The Cybersecurity and Infrastructure Security Agency (CISA) published a new request for information (RFI) today looking for feedback on how to best implement cyber incident reporting requirements for critical infrastructure owners and operators.
CISA is tasked with developing the incident reporting rulemaking, as required by the Cyber Incident Reporting for Critical Infrastructure Act (CIRCIA) approved by Congress earlier this year as part of full-year fiscal year 2022 spending legislation.
“The Cyber Incident Reporting for Critical Infrastructure Act of 2022 is a game changer for the whole cybersecurity community and everyone invested in protecting our nation’s critical infrastructure,” CISA Director Jen Easterly said in a statement. “We can’t defend what we don’t know about and the information we receive will help us fill critical information gaps that will inform the guidance we share with the entire community, ultimately better defending the nation against cyber threats.”
Under CIRCIA, critical infrastructure owners and operators are obligated to report certain cyber incidents to CISA within 72 hours, and to report ransomware payments they made to attackers within 24 hours.

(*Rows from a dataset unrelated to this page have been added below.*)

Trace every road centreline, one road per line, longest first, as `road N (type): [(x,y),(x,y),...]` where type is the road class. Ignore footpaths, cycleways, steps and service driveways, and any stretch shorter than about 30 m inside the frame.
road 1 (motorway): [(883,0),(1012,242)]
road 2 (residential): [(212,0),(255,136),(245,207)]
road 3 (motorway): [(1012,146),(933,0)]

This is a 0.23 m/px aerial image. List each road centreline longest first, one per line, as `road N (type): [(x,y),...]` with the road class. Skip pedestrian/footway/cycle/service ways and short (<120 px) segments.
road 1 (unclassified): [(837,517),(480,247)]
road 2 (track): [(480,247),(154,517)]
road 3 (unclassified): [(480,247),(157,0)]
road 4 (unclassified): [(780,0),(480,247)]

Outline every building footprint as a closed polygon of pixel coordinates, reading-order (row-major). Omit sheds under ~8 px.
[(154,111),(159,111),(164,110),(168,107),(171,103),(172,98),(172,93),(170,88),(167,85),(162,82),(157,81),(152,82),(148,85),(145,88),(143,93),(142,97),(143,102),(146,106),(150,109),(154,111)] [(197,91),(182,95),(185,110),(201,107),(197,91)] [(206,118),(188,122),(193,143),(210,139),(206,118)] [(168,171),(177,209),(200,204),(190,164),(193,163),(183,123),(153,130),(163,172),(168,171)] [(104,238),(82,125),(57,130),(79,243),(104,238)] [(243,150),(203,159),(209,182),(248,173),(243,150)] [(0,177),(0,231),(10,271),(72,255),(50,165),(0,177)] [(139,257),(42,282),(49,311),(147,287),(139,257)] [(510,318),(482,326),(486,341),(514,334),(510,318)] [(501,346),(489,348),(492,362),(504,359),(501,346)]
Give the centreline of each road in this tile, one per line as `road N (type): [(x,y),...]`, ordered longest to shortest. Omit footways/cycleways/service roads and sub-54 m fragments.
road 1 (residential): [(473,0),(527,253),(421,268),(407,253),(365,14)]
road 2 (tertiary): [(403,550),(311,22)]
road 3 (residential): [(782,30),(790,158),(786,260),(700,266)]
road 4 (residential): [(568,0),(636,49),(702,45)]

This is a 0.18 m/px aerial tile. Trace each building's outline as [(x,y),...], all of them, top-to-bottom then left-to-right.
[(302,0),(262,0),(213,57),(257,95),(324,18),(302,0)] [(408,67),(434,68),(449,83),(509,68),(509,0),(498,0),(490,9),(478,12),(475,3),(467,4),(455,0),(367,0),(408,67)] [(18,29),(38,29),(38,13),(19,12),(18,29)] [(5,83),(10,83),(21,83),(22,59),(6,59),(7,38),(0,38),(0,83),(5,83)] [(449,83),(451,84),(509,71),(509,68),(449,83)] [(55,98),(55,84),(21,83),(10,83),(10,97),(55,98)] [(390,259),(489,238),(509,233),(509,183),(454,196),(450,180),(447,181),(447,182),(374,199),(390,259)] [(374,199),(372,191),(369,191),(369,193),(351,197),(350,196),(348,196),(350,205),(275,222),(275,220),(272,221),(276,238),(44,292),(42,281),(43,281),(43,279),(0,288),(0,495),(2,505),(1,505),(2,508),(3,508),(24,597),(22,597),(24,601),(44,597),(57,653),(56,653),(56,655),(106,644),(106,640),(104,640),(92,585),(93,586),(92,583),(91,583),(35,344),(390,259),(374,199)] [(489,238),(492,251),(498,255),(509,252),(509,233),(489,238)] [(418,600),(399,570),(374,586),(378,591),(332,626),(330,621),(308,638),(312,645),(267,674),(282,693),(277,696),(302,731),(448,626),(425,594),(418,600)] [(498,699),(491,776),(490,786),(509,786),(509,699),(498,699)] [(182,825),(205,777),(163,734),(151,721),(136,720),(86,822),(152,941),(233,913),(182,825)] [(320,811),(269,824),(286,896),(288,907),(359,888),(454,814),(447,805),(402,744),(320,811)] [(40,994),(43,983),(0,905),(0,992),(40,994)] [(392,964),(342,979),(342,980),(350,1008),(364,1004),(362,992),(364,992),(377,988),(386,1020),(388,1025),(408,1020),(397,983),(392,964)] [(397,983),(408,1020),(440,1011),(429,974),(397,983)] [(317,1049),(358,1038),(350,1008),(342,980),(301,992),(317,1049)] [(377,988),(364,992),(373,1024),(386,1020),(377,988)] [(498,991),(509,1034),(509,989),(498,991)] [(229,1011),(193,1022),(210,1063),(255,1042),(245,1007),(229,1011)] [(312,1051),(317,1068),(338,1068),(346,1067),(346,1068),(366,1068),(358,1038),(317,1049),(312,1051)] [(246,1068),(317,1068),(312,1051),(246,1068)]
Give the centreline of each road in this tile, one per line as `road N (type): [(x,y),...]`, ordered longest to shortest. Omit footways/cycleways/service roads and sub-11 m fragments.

Before any of that happens, though, CISA has to work through a rulemaking process that could take up to two years to complete.
CISA said in its RFI that it’s particularly interested in “input on definitions for and interpretations of the terminology to be used in the proposed regulations, as well as the form, manner, content, and procedures for submission of reports required under CIRCIA.”
Along with the RFI, CISA will also hold 11 listening sessions across the country to gain additional feedback.
At the Billington Cybersecurity Summit last week, Easterly said her goal for the CIRCIA process is “to ensure maximum transparency, make sure it’s a consultative process, and ensure harmonization.”
“It’s hugely important… to make sure that we are not overly burdening the private sector,” she added.
The new RFI is just the first step in implementing the cyber incident reporting legislation.
CISA Executive Director Brandon Wales said earlier this year that completion of a rulemaking could be a couple of years away. The agency has two years to publish a draft rulemaking, and then 18 months after that to put forth a final rule.
“Obviously, we are going to try to move sooner than that,” Wales said in June. “We will be working aggressively on that for the next couple of years.”
Comments on the RFI are due by November 14, 2022.